В первые годы после октябрьских событий в документальном кинематографе работали мастера, в которых естественно сочетались качества активного приятия происходящих в стране перемен со стремлением найти новые пути развития своей музы. Среди них, конечно, самой яркой фигурой был Дзига Вертов, который сначала в теоретических манифестах и статьях, а затем в скромных регулярных выпусках кинохроники предложил неведомую прежде модель документального искусства.

Вертов и его коллеги в начале и середине 1920-х были в первых рядах представителей «левого» искусства, активными соратниками В. Маяковского, влюбленными в революцию, смело крушащими многие замшелые правила и понятия в области творчества. На примере его пути нетрудно заметить перемены власти в отношениях с кинематографистами.
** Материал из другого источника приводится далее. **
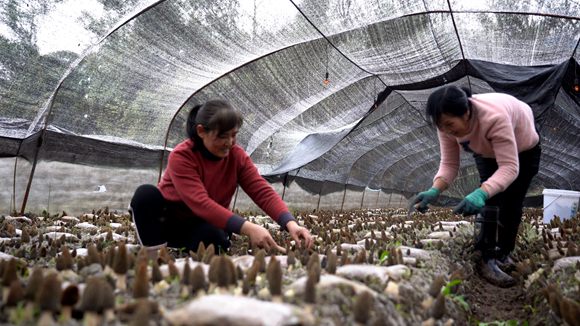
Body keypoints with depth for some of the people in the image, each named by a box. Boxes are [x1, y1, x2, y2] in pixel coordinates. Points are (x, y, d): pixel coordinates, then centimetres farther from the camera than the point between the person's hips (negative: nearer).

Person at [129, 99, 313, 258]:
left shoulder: (237, 156, -9)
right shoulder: (181, 157, -25)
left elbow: (263, 192, -17)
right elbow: (200, 203, -37)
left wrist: (290, 224, -37)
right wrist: (248, 229, -48)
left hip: (205, 227, 2)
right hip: (168, 222, -1)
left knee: (214, 235, -36)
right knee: (146, 193, -32)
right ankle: (154, 256, -19)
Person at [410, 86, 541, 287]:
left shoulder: (494, 118, -49)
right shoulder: (448, 123, -31)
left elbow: (510, 167, -49)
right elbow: (449, 164, -26)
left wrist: (480, 194, -64)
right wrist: (434, 190, -47)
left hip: (523, 148, -3)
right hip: (488, 151, 3)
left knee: (512, 206, 0)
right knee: (491, 200, -16)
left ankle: (503, 254, 21)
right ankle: (486, 258, -13)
Поначалу руководители студии кинохроники благосклонно относились к поискам Вертова и его команды. Вернее даже, не вмешивалась в них, наблюдая за успехами, подчас триумфальными, – тем, что стало затем основанием для всемирной славы вертовских лент. Впрочем, уже во второй половине десятилетия начались проблемы, которые стоили режиссеру не только переживаний, но и, фактически, всей его судьбы в искусстве. Не формулируя впрямую своих претензий, кинематографическое начальство последовательно и неотступно, шаг за шагом, отлучало Вертова от работы17.
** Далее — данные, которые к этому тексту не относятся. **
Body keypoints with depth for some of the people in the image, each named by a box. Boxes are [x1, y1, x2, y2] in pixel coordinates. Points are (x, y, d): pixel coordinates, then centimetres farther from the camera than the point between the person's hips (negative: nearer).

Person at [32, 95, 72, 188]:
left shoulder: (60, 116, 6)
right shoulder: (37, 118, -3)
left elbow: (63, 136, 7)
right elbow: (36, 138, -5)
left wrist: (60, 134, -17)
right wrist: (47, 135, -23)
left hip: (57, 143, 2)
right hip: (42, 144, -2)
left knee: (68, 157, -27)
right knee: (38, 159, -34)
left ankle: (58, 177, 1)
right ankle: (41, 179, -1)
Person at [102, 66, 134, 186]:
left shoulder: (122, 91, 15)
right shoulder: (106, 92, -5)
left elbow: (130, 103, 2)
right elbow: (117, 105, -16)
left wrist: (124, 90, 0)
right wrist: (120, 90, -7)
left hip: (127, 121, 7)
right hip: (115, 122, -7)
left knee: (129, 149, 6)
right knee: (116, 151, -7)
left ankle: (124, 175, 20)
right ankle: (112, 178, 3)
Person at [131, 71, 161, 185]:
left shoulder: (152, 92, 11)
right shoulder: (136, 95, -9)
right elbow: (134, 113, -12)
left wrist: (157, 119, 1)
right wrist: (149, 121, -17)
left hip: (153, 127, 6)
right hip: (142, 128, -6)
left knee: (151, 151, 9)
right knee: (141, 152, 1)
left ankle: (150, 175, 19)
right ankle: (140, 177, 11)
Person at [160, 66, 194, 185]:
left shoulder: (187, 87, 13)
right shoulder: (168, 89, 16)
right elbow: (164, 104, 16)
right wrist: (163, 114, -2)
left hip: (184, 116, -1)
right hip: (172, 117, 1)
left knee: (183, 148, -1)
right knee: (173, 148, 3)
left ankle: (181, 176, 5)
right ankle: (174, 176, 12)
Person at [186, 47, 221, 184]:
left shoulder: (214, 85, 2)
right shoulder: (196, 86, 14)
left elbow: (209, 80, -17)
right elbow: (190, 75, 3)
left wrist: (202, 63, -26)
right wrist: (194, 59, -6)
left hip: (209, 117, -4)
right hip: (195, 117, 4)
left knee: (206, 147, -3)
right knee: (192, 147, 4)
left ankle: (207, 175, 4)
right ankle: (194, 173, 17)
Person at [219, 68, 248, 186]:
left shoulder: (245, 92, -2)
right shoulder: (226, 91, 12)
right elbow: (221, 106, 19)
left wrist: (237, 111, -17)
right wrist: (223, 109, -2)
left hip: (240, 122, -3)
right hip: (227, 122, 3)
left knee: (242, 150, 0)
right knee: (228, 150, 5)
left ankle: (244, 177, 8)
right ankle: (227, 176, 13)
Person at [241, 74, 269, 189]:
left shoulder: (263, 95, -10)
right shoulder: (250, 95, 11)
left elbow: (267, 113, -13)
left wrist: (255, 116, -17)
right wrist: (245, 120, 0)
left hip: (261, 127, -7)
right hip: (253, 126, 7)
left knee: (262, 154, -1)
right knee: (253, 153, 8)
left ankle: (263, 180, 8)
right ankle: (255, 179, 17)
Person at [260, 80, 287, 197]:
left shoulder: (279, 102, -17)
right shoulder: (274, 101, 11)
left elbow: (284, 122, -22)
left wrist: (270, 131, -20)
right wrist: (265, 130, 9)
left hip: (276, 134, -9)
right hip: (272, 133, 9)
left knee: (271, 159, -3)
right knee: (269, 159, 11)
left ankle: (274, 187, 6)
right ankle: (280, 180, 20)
«Человек с киноаппаратом», 1929. Автор: режиссер и сценарист Дзига Вертов


Так или иначе, но в первые годы советской власти игровое кино, в отличие от документального, оказалось вне пристального внимания руководителей культуры. Художественными лентами занимались мало кому известные люди, не замеченные прежде в отечественном кинематографе. Лев Кулешов со своими единомышленниками и студентами в Государственном техникуме кинематографии создавал/«снимал» ставшие позже знаменитыми «фильмы без пленки». Ведь, как мы говорили выше, с пленкой были серьезные проблемы, и даже просьба Ленина, датированная июлем 1920 года, к Наркомздраву поделиться с кинематографистами своими дореволюционными богатствами, «передать хотя бы часть вашего запаса в Фото-кинематографический отдел Наркомпроса»18, осталась без удовлетворения.
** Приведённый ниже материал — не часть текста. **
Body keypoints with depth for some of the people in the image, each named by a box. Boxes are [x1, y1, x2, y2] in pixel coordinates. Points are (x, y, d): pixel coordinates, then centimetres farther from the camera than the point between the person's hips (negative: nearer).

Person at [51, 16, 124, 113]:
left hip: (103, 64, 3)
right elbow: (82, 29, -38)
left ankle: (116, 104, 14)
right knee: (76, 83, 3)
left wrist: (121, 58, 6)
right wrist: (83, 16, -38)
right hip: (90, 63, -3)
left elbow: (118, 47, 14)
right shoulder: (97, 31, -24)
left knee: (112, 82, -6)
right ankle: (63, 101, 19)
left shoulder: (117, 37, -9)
Опыты Кулешова, фактически, были тем, что во ВГИКе, ставшем преемником ГТК, значительно позже получило название актерских этюдов. В тех случаях, когда в его распоряжении оказывалась пленка (подчас даже бракованная, с истекшим сроком годности, посему дающая серовато-тусклое, не пригодное для демонстрации на большом экране качество изображения), он снимал отдельные кадры, ставшие доказательством его представлений о кинематографическом монтаже, о том, что позже в мировой кинематографической теории было названо «эффектом Кулешова». Открытия режиссера в области монтажа, как и его фильмы, снятые в 1920-е годы, выглядели прорывом в области эстетики кино.

Коллеги Кулешова по профессии совершили очередной шаг на открытом им пути. Они прежде неведомые выразительные возможности кинематографического монтажа, позже в мировой кинематографической теории получившего название «русского монтажа», соединили с новым, революционным, содержанием. Фильмы Сергея Эйзенштейна «Стачка» (1924) и «Броненосец „Потемкин“» (1925), Всеволода Пудовкина «Мать» (1926) открыто обратились к неведомым прежде темам недавней русской революции.

Они сделали это сознательно, не как профессионалы, исполняющие волю продюсера, снимающие свои картины на собранные тем деньги, по купленному им сценарию, строго выполняя записанные драматургом указания. Их ленты стали тем, что позже получило название авторского кино. Режиссеры принесли молодому советскому кино мировую славу, став надолго символом революционного прорыва в кинематографическом искусстве. Фильмы, названные выше, как и некоторые другие, созданные в 1920-х годах, снимались без назойливого надзора и ценных указаний со стороны власти.